Malaysian Quarantine and Inspection Services Department (Maqis) said that samples taken from the batch were contaminated with anisakis worms, a type of parasite that, if ingested, can cause an infection with symptoms such as abdominal pain, nausea, vomiting and diarrhoea.

On March 27, the shipment worth RM83,879 (S$23,864) from China reached Singapore before entering Malaysia via lorry without an import permit, according to Malay Mail.

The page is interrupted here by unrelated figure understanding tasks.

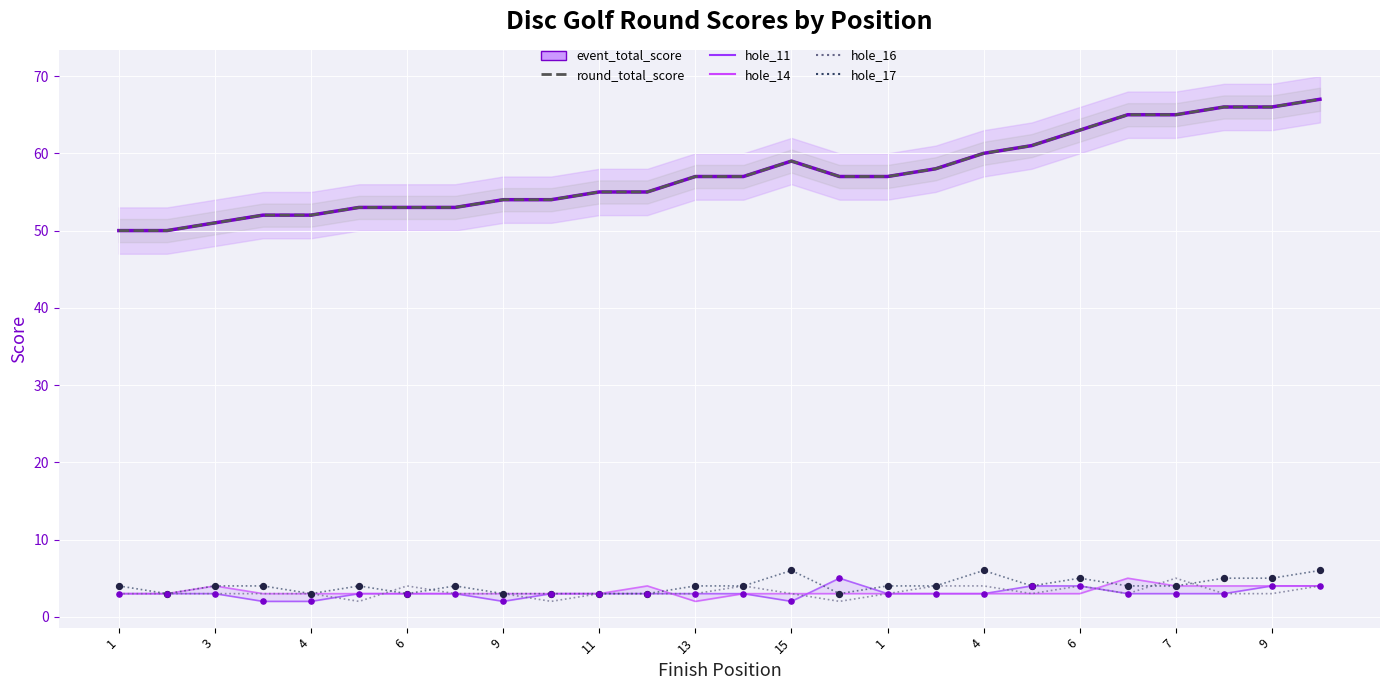

What are all the series names shown in the legend?

event_total_score, round_total_score, hole_11, hole_14, hole_16, hole_17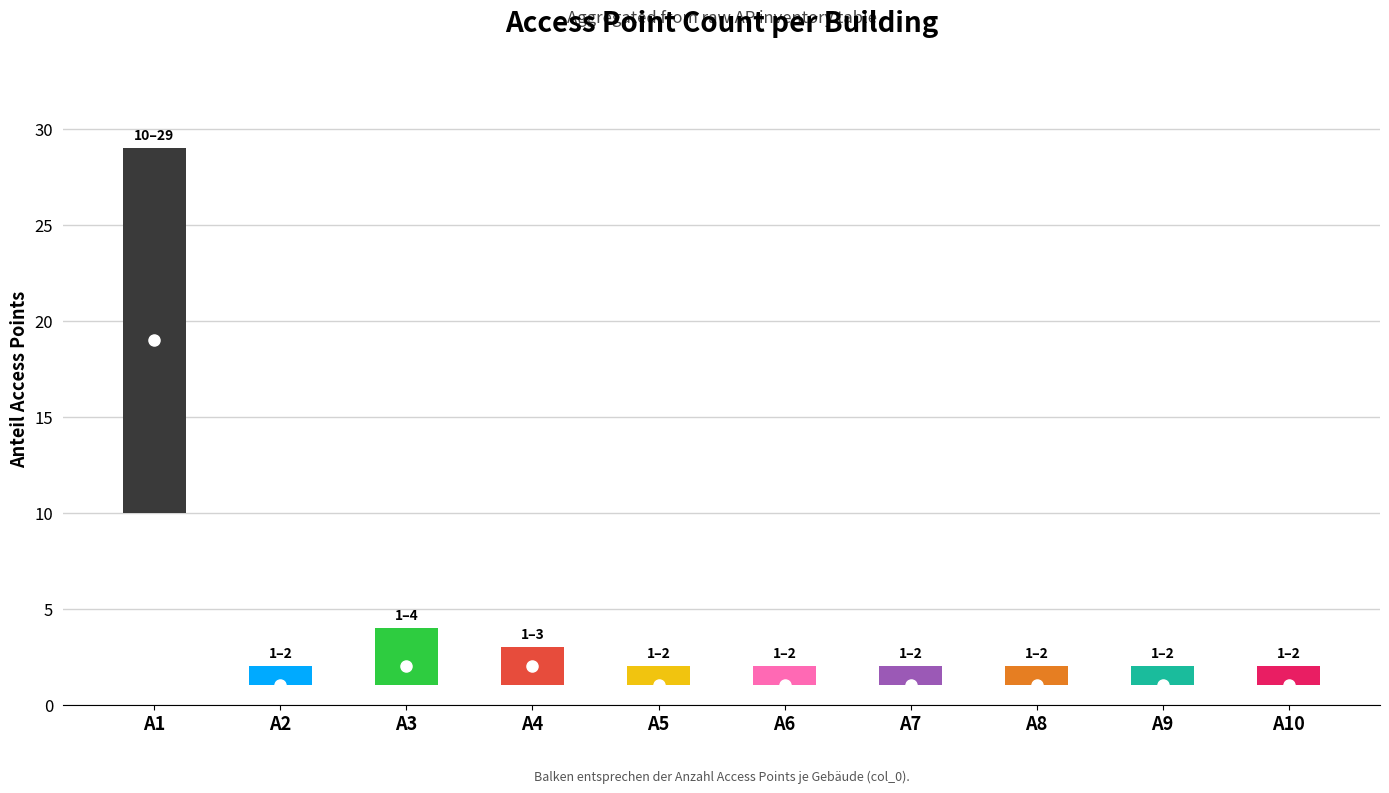

What is the ratio of the value at A5 to the value at A2?

1.0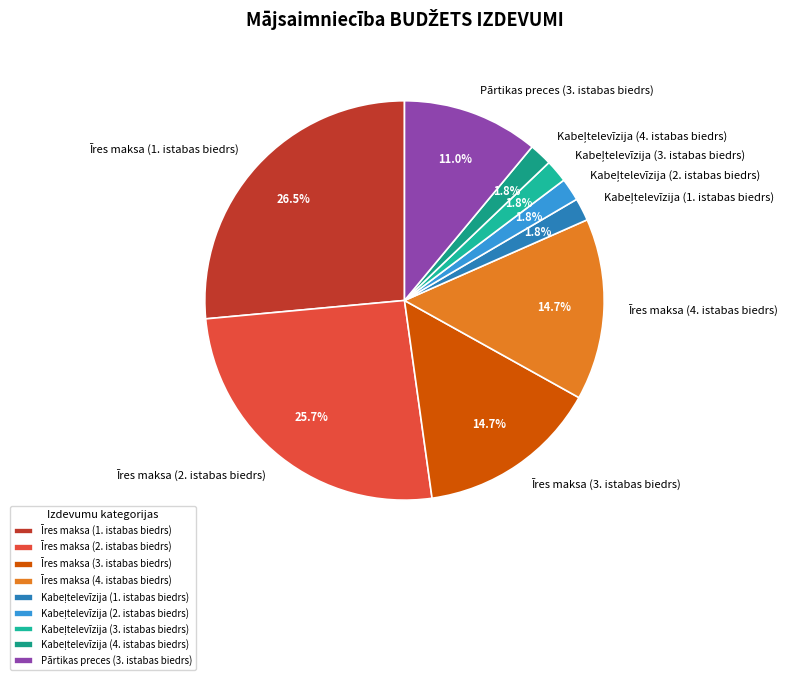

What portion of the pie excludes Pārtikas preces (3. istabas biedrs)?

89.0%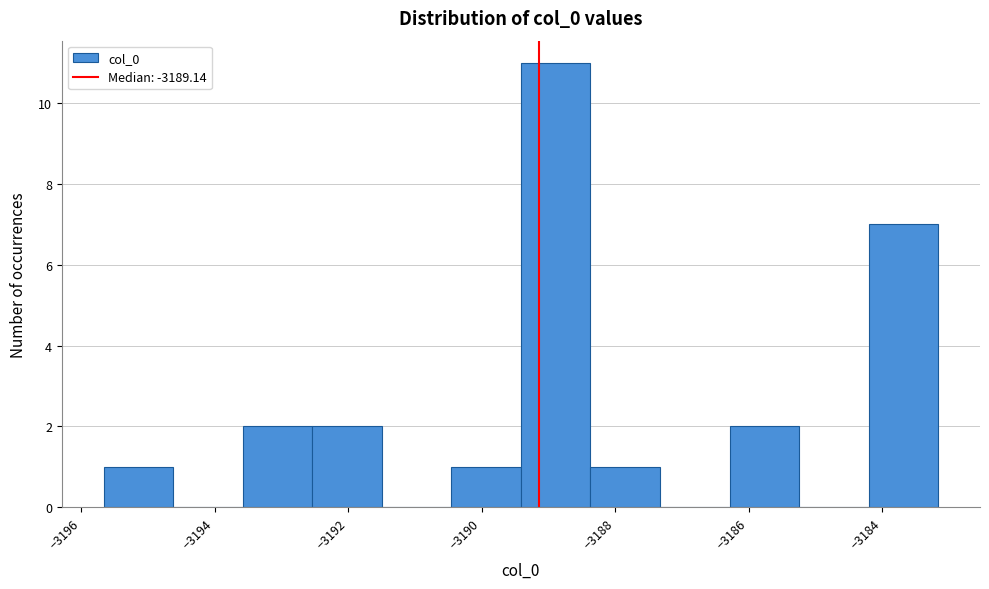

Reading left to right, list every bar in this chart as the range it spans on the x-axis followed by its height. Neither the bar edges nor the heights are printed on the chart, so give them approximately, as read against the axes.

-3195.6 to -3194.6: 1
-3194.6 to -3193.6: 0
-3193.6 to -3192.6: 2
-3192.6 to -3191.4: 2
-3191.4 to -3190.4: 0
-3190.4 to -3189.4: 1
-3189.4 to -3188.4: 11
-3188.4 to -3187.4: 1
-3187.4 to -3186.2: 0
-3186.2 to -3185.2: 2
-3185.2 to -3184.2: 0
-3184.2 to -3183.2: 7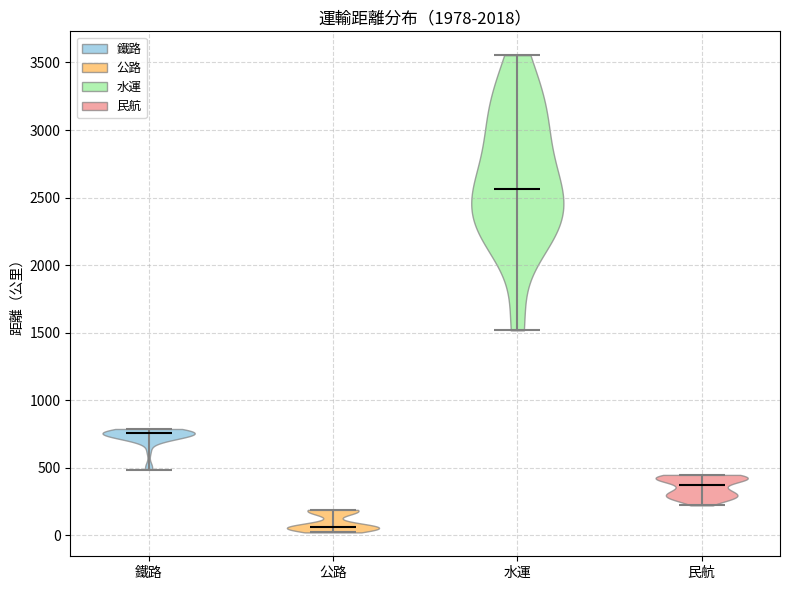

Reading left to right, read every violin against the y-axis: where its median line is, and the lowest and highest points it reaches. The values are not printed on the chart, so give them approximately, as read against the axis.

鐵路: median line 750, lowest point 500, highest point 800
公路: median line 50, lowest point 0, highest point 200
水運: median line 2550, lowest point 1500, highest point 3550
民航: median line 350, lowest point 200, highest point 450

The shipment of sardines was seized at the Customs, Immigration and Quarantine Complex at Bangunan Sultan Iskandar (BSI) checkpoint in Johor Bahru.

The officers took the statement of the lorry driver, 30, before letting him go.

It was not clear if the canned sardine was sold in Singapore.

ST has contacted the Singapore Food Agency (SFA) and Maqis for comment.

If convicted of importing items that contained pests, diseases or contaminants in Malaysia, one can be fined up to RM100,000, jailed for up to six years, or both.

According to a 2020 University of Washington study, there had been a 283-fold increase in anisakis globally since the 1970s. While the researchers were not entirely sure of the cause of the surge, they thought that climate change, more nutrients from fertilisers and run-off, and an increase in marine mammal populations were some of the possible reasons.

In 2023, a woman in Singapore found a parasitic worm moving in her sashimi rice bowl bought from Don Don Donki at 100 AM mall in Tanjong Pagar.

The SFA said at that time that ready-to-eat raw fish is considered a high-risk food as it does not go through a cooking process., and added that vulnerable people with lower immunity system should not consume raw fish.